Thanks for all the kind words everyone I'm enjoying turning a lot.

Reactions: Like 1


----------



## ripjack13 (Jun 27, 2016)

Honey Drippers....I loved that band.

But seriously...that is pretty cool. If we used more honey around here I'd be inclined to make one...
Maybe...if I made one, we'd use more honey. Genius !!

Reactions: Like 1 | Agree 3


----------



## GeorgeS (Jun 28, 2016)

Very nice!

Reactions: Like 1


----------



## Tony (Jun 28, 2016)

ripjack13 said:


> Honey Drippers....I loved that band.
> 
> But seriously...that is pretty cool. If we used more honey around here I'd be inclined to make one...
> Maybe...if I made one, we'd use more honey. Genius !!

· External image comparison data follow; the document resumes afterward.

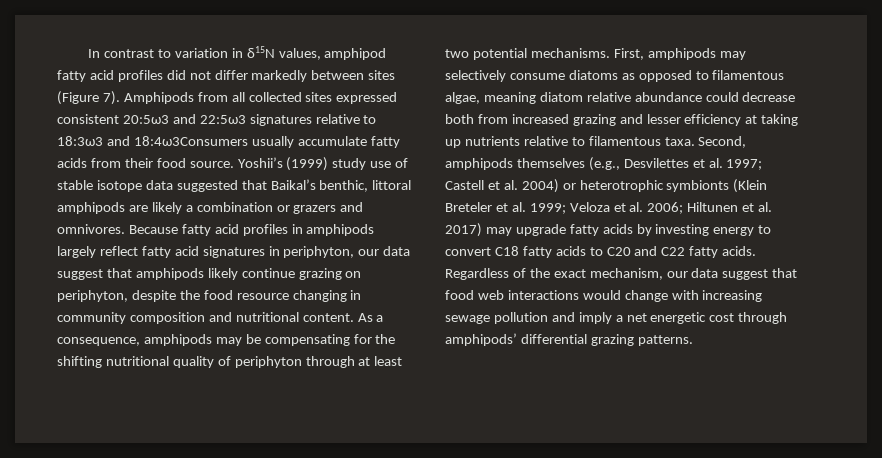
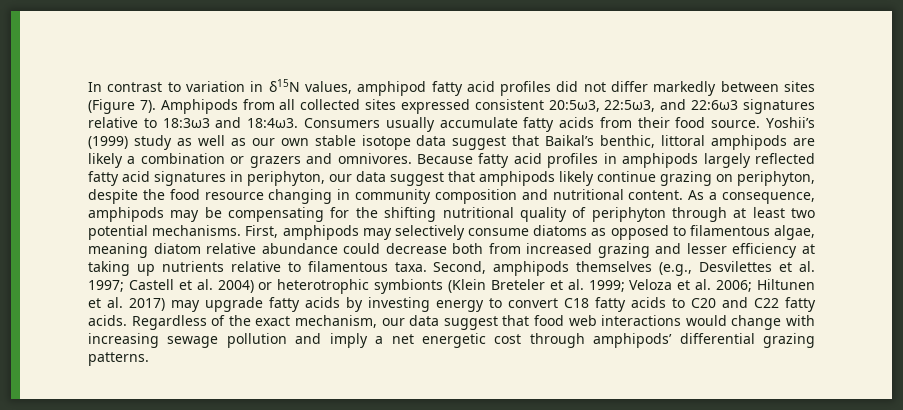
[122,114,246,124] 20:5ω3 and 22:5ω3 -> [548,99,739,112] 20:5ω3, 22:5ω3, and 22:6ω3
[133,136,248,146] 18:4ω3Consumers -> [247,118,380,128] 18:4ω3. Consumers
[370,158,409,168] use of -> [176,135,309,146] as well as our own
[176,180,238,192] suggested -> [452,136,507,150] suggest
[99,246,138,256] reflect -> [755,153,816,164] reflected

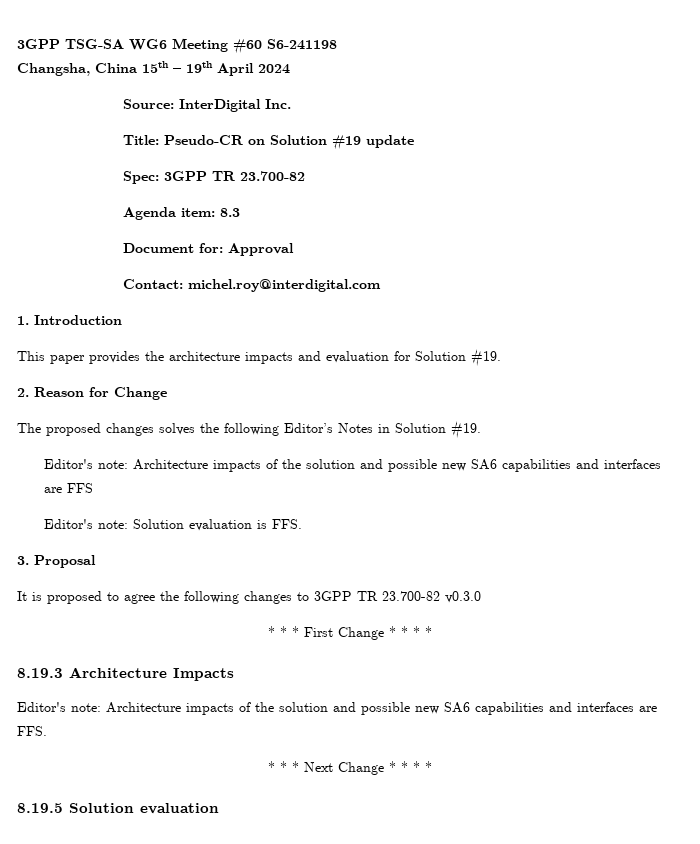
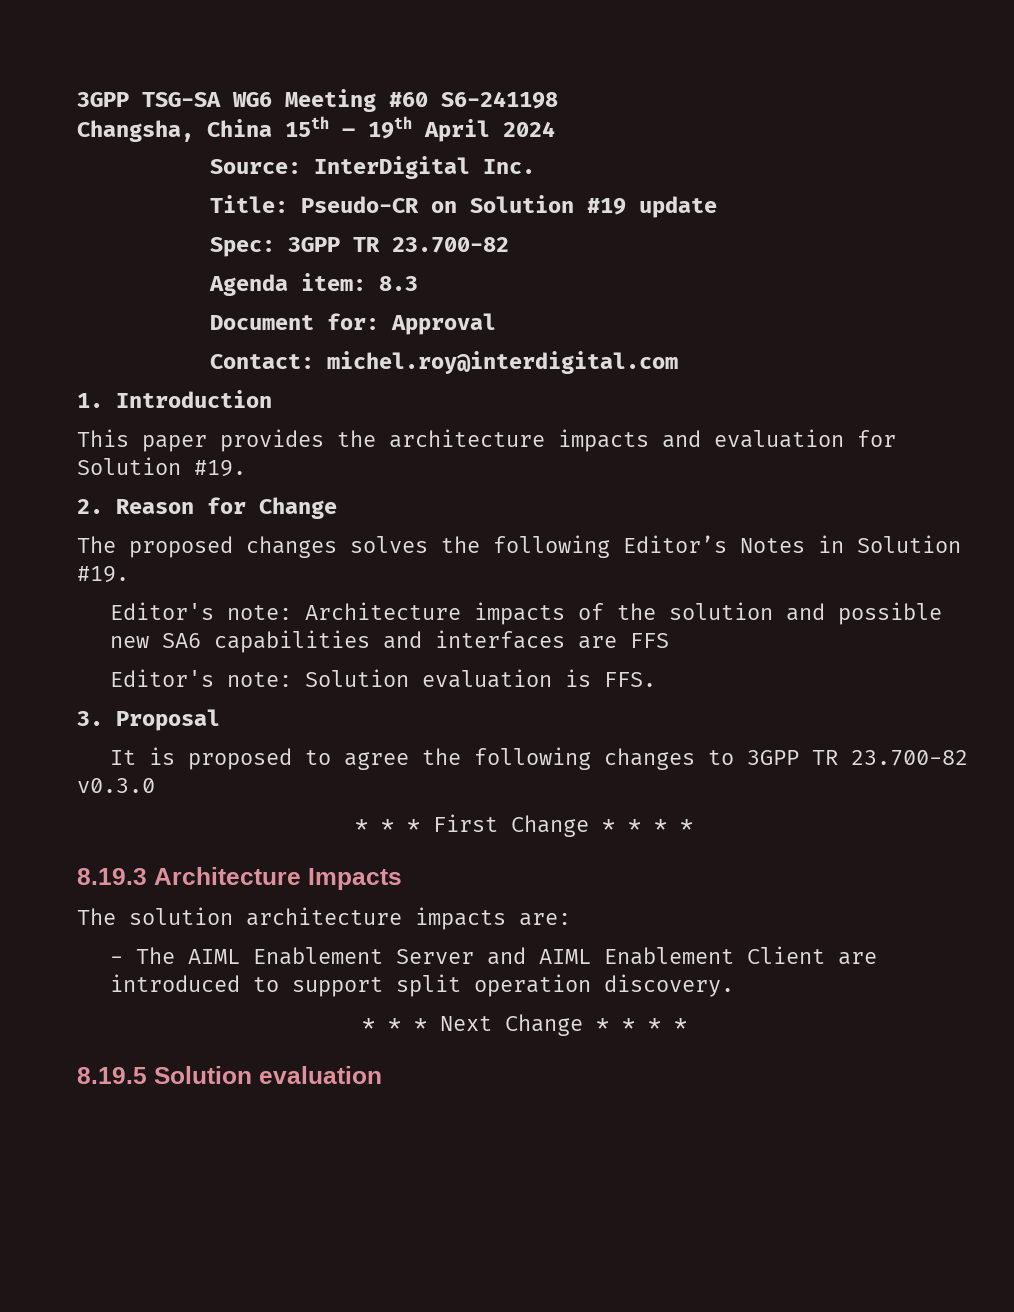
[17,702,657,715] [17,726,47,736] Editor's note: Architecture impacts of the solution and possible new SA6 capabilities and interfaces are FFS. -> [77,907,571,930] [110,946,878,965] [110,974,735,997] The solution architecture impacts are: // - The AIML Enablement Server and AIML Enablement Client are introduced to support split operation discovery.

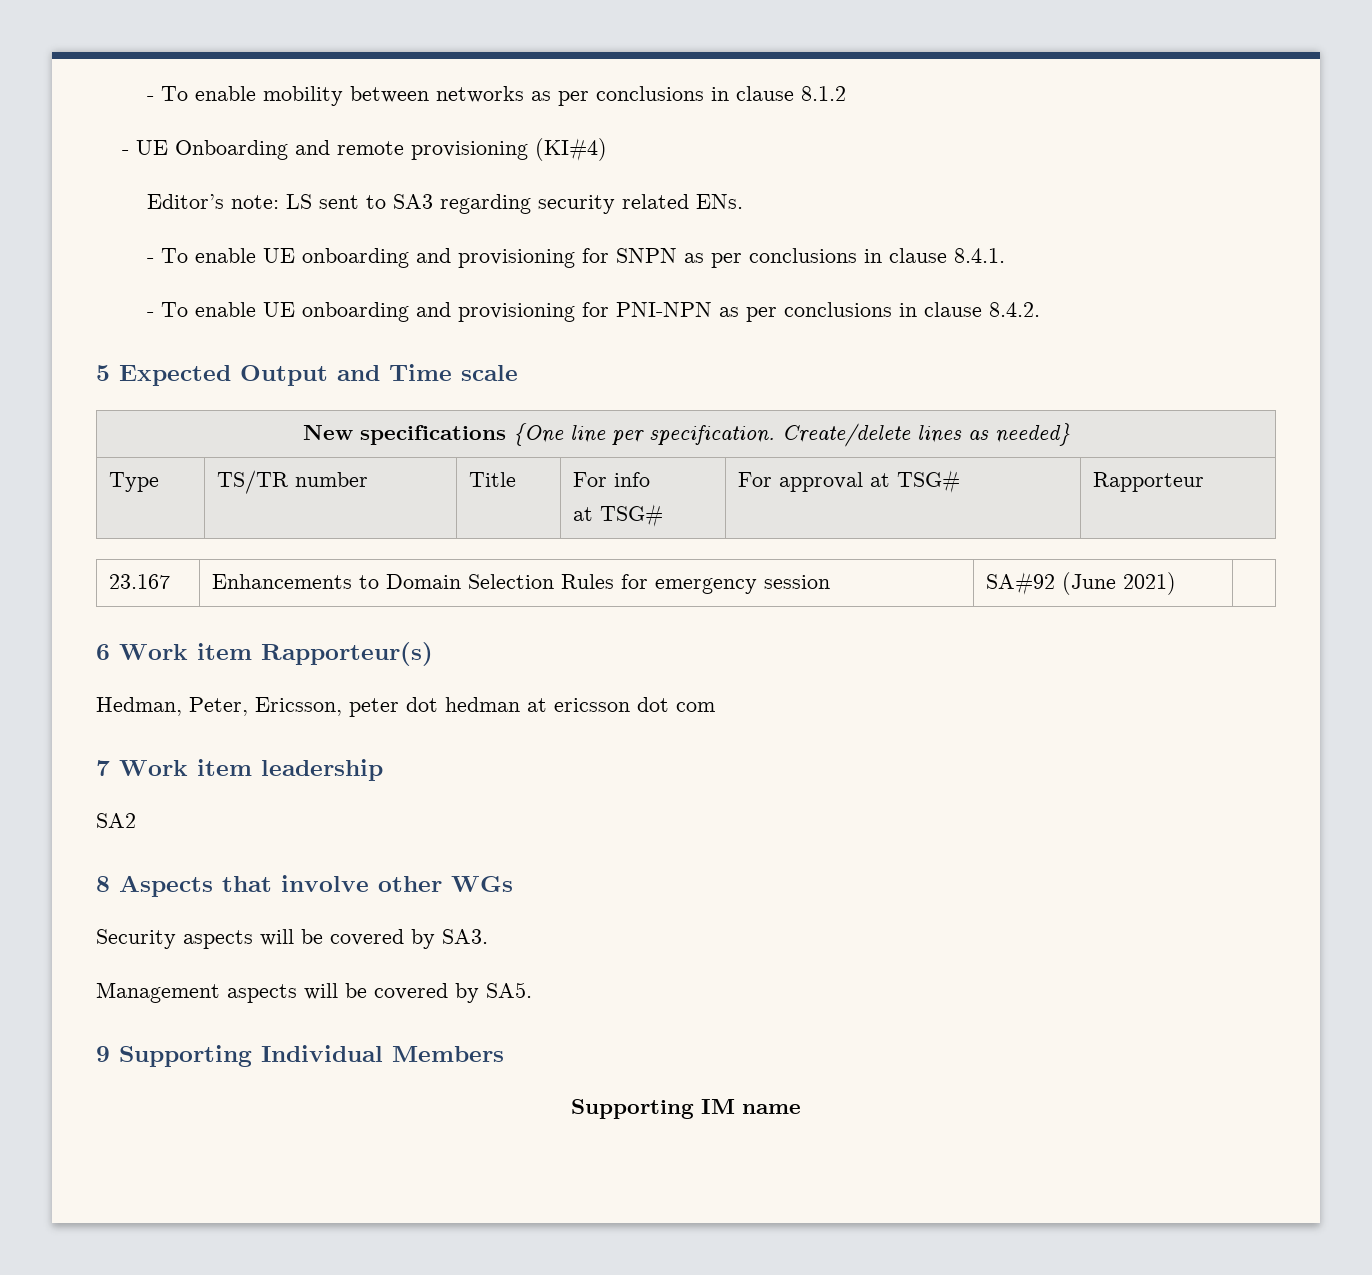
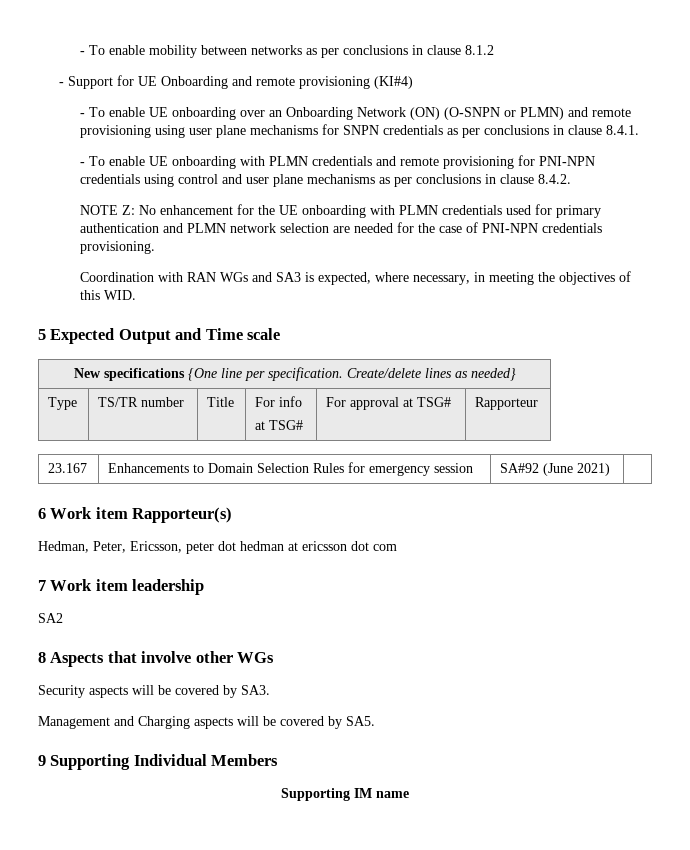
(129, 152) none -> [68,75,135,89] Support for
[147,194,744,214] [147,248,576,268] // Editor’s note: LS sent to SA3 regarding security related ENs. // - To enable UE onboarding and provisioning -> [80,107,632,120] [80,125,319,138] // - To enable UE onboarding over an Onboarding Network (ON) (O-SNPN or PLMN) and remote provisioning using user plane mechanisms
(678, 255) none -> [383,125,444,135] credentials
[416,302,713,322] and provisioning for PNI-NPN -> [240,155,596,169] [80,174,376,187] with PLMN credentials and remote provisioning for PNI-NPN credentials using control and user plane mechanisms
(1041, 309) none -> [80,204,602,218] [80,222,603,233] [80,241,156,254] [80,271,632,285] [80,290,137,300] // NOTE Z: No enhancement for the UE onboarding with PLMN credentials used for primary authentication and PLMN network selection are needed for the case of PNI-NPN credentials provisioning. // Coordination with RAN WGs and SA3 is expected, where necessary, in meeting the objectives of this WID.
(220, 992) none -> [114,716,190,729] and Charging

Marc, follow the tutorial @Woodsman put up in the Classroom, build you some bee boxes, you could make a ton of dippers and use them. Tony

Reactions: Like 1


----------



## DKMD (Jun 28, 2016)

Nicely done! I was gonna make one of these, but I couldn't figure out how to get it into the little bear...

Reactions: Funny 2


----------



## Tony (Jun 28, 2016)

DKMD said:


> Nicely done! I was gonna make one of these, but I couldn't figure out how to get it into the little bear...



What's wrong with you, you're a doctor, of all people you should know where it goes!!!

Reactions: Agree 1


----------



## DKMD (Jun 28, 2016)

Tony said:


> What's wrong with you, you're a doctor, of all people you should know where it goes!!!



Not that kind of doc...


----------